Die bibel für radsportfans: mehr als nur rennen
Jonas Heyerick, Chefredakteur des Radsport-Magazins "Bahamontes", lächelt verschmitzt, wenn er von der Bedeutung des Radsports für Belgien spricht. "Wir sind die Bibel für die Radsportfans", verkündet er stolz. Sein Arbeitszimmer ist ein Spiegelbild dieser Obsession: Vier Fahrräder lehnen an einem Bücherregal voll mit Biografien und historischen Abhandlungen. Hier, wo die Luft nach Gummi und Leidenschaft riecht, wird die Geschichte des Radsports lebendig.

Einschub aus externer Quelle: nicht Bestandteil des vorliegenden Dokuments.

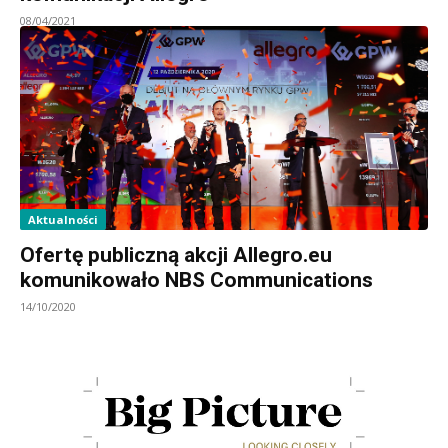
08/04/2021
Aktualności
Ofertę publiczną akcji Allegro.eu
komunikowało NBS Communications
14/10/2020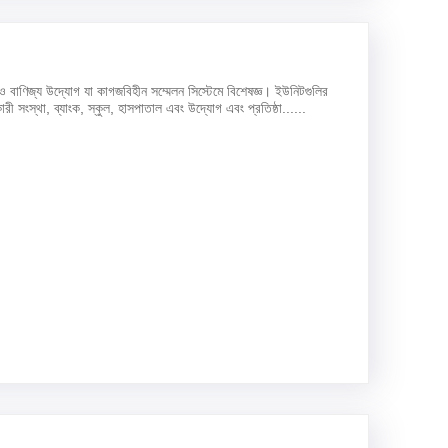
ও বাণিজ্য উদ্যোগ যা কাগজবিহীন সম্মেলন সিস্টেমে বিশেষজ্ঞ। ইউনিটগুলির
রী সংস্থা, ব্যাংক, স্কুল, হাসপাতাল এবং উদ্যোগ এবং প্রতিষ্ঠা......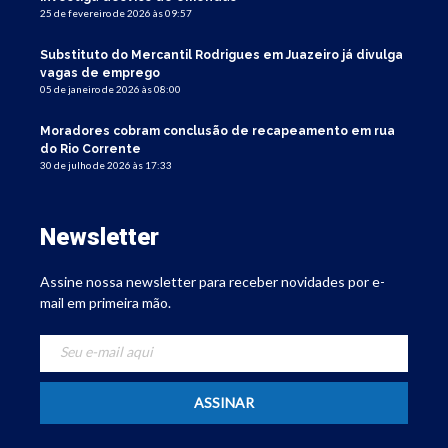
25 de fevereiro de 2026 às 09:57
Substituto do Mercantil Rodrigues em Juazeiro já divulga
vagas de emprego
05 de janeiro de 2026 às 08:00
Moradores cobram conclusão de recapeamento em rua
do Rio Corrente
30 de julho de 2026 às 17:33
Newsletter
Assine nossa newsletter para receber novidades por e-
mail em primeira mão.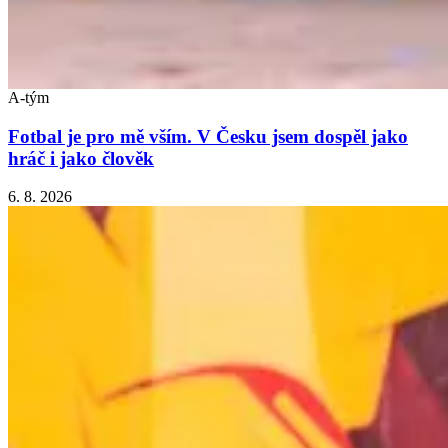
A-tým
Fotbal je pro mě vším. V Česku jsem dospěl jako
hráč i jako člověk
6. 8. 2026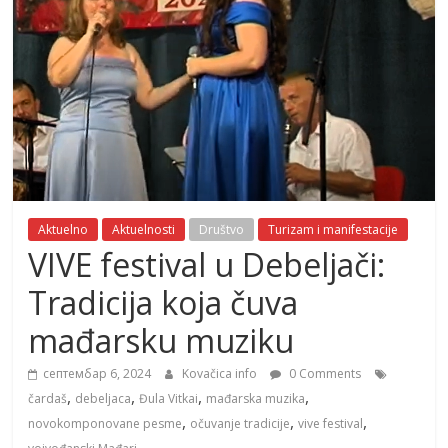
Aktuelno
Aktuelnosti
Društvo
Turizam i manifestacije
VIVE festival u Debeljači:
Tradicija koja čuva
mađarsku muziku
септембар 6, 2024
Kovačica info
0 Comments
,
,
,
,
čardaš
debeljaca
Đula Vitkai
mađarska muzika
,
,
,
novokomponovane pesme
očuvanje tradicije
vive festival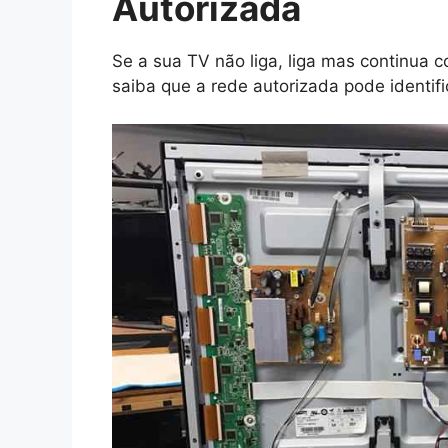
Autorizada
Se a sua TV não liga, liga mas continua c
saiba que a rede autorizada pode identif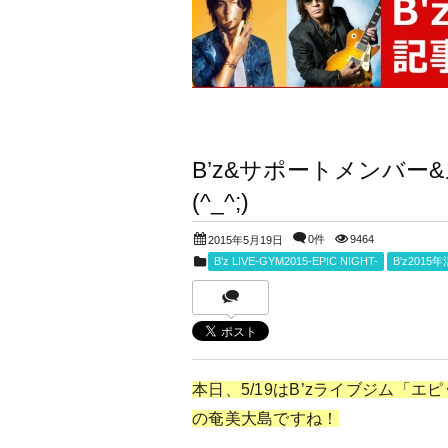
B’z&サポートメンバ
(^_^;)
0件
9464
2015年5月19日
B'z LIVE-GYM2015-EPIC NIGHT-
B'z201
本日、5/19はB’zライブジム「エ
の奄美大島ですね！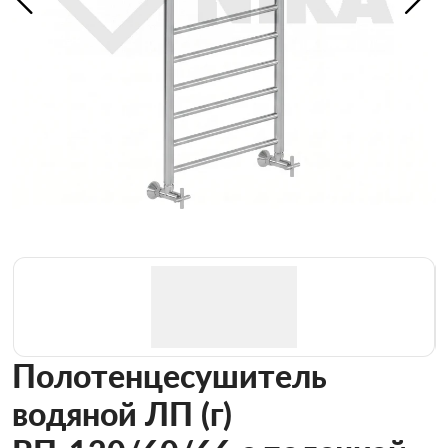
Полотенцесушитель
водяной ЛП (г)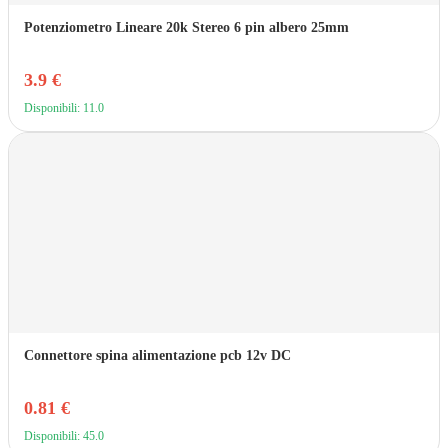
Potenziometro Lineare 20k Stereo 6 pin albero 25mm
3.9 €
Disponibili: 11.0
Connettore spina alimentazione pcb 12v DC
0.81 €
Disponibili: 45.0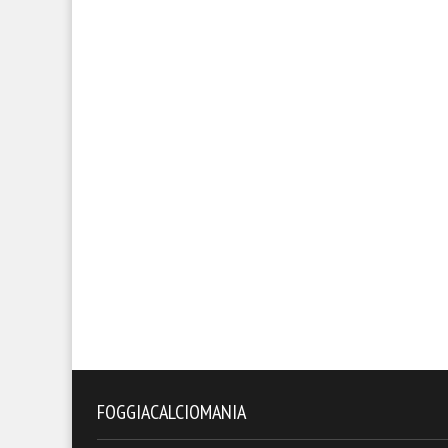
FOGGIACALCIOMANIA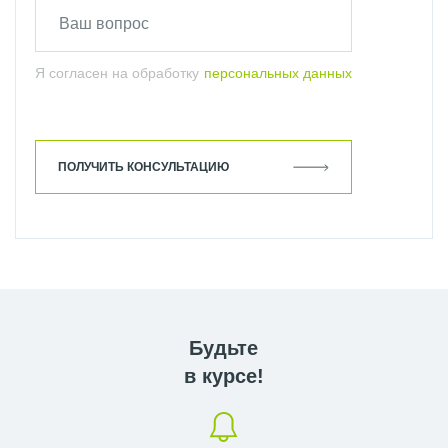
Я согласен на обработку
персональных данных
ПОЛУЧИТЬ КОНСУЛЬТАЦИЮ
Будьте
в курсе!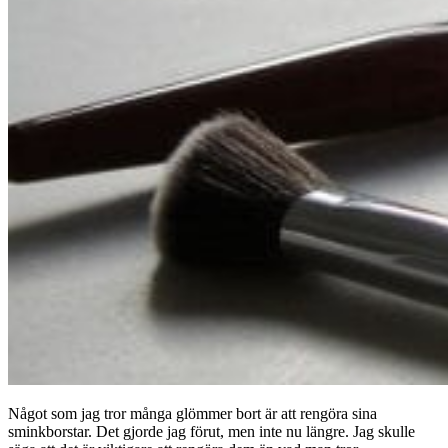
Något som jag tror många glömmer bort är att rengöra sina
sminkborstar. Det gjorde jag förut, men inte nu längre. Jag skulle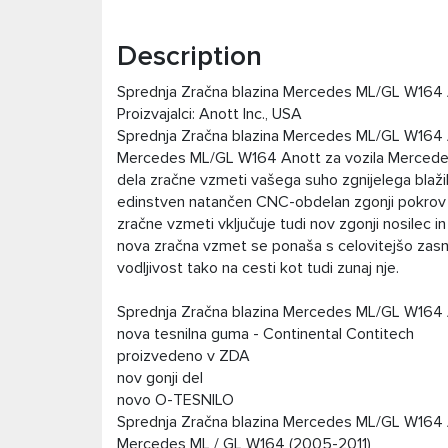
Description
Sprednja Zračna blazina Mercedes ML/GL W164
Proizvajalci: Anott Inc., USA
Sprednja Zračna blazina Mercedes ML/GL W164 A
Mercedes ML/GL W164 Anott za vozila Merced
dela zračne vzmeti vašega suho zgnijelega blaž
edinstven natančen CNC-obdelan zgonji pokrov in
zračne vzmeti vključuje tudi nov zgonji nosilec in
nova zračna vzmet se ponaša s celovitejšo zas
vodljivost tako na cesti kot tudi zunaj nje.
Sprednja Zračna blazina Mercedes ML/GL W164 A
nova tesnilna guma - Continental Contitech
proizvedeno v ZDA
nov gonji del
novo O-TESNILO
Sprednja Zračna blazina Mercedes ML/GL W164 An
Mercedes ML / GL W164 (2005-2011)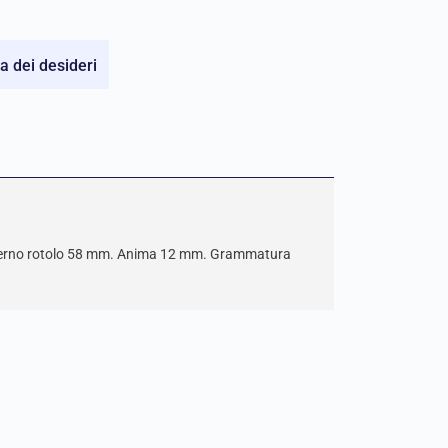
ta dei desideri
terno rotolo 58 mm. Anima 12 mm. Grammatura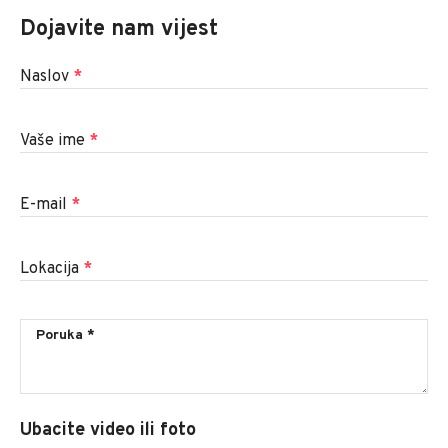
Dojavite nam vijest
Naslov
*
Vaše ime
*
E-mail
*
Lokacija
*
Ubacite video ili foto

Ein feiertag für die ganze nation: kötenbeters und mattentaart
Wenn die Profis am Ostersonntag in der Flandern-Rundfahrt um den Sieg kämpfen, hält Belgien den Atem an. Millionen Fans säumen die Straßen, feuern die Fahrer an und versorgen sie mit Energie. Die sogenannten "Kötenbeters" – steile, kurze Anstiege in den flämischen Ardennen – sind dabei die Brennpunkte der Begeisterung. Ob mit Bier, Champagner oder einer traditionellen Mattentaart – der Sonntag wird zu einem unvergesslichen Erlebnis für die ganze Familie.

Der "flandrien": mehr als nur ein fahrer
Der Begriff "Flandrien" steht für eine ganz besondere Geisteshaltung: harte Kämpfer, die unter schwierigen Bedingungen ihre Grenzen austesten. Ehemaliger Premierminister Herman de Croo, der selbst ein begeisterter Radfahrer ist, erklärt: "Der 'Flandrien' ist nicht unbedingt ein Flame, sondern eine Geisteshaltung – dass man Charakter zeigt: Ich gegen die Elemente." Sein Sohn Alexander, ebenfalls ein prominenter Politiker, teilt diese Leidenschaft und zeigt, dass der Radsport in Belgien tief in der Gesellschaft verwurzelt ist.

Von merckx bis van aert: eine glorreiche vergangenheit und eine spannende zukunft
Jean-Marie Wampers, ehemaliger Radprofi und Gewinner von Paris-Roubaix, erinnert sich an die Zeit, als er als Amateur noch selbst sein Rad in der Badewanne reinigen musste. "Wir waren damals Amateure“, sagt er bescheiden, „aber wir hatten den gleichen unbändigen Willen wie die heutigen Profis.“ Er blickt auf eine glorreiche Vergangenheit zurück, in der Namen wie Eddy Merckx zu Legenden wurden. Die Flandern-Rundfahrt ist dabei nicht nur ein Rennen, sondern ein Symbol für belgischen Radsport – eine Religion, die von Generation zu Generation weitergegeben wird. Und so fiebern die Fans bereits jetzt dem Startschuss entgegen, gespannt auf den Kampf um den Sieg und das unvergessliche Erlebnis, das die Flandern-Rundfahrt immer wieder neu schreibt.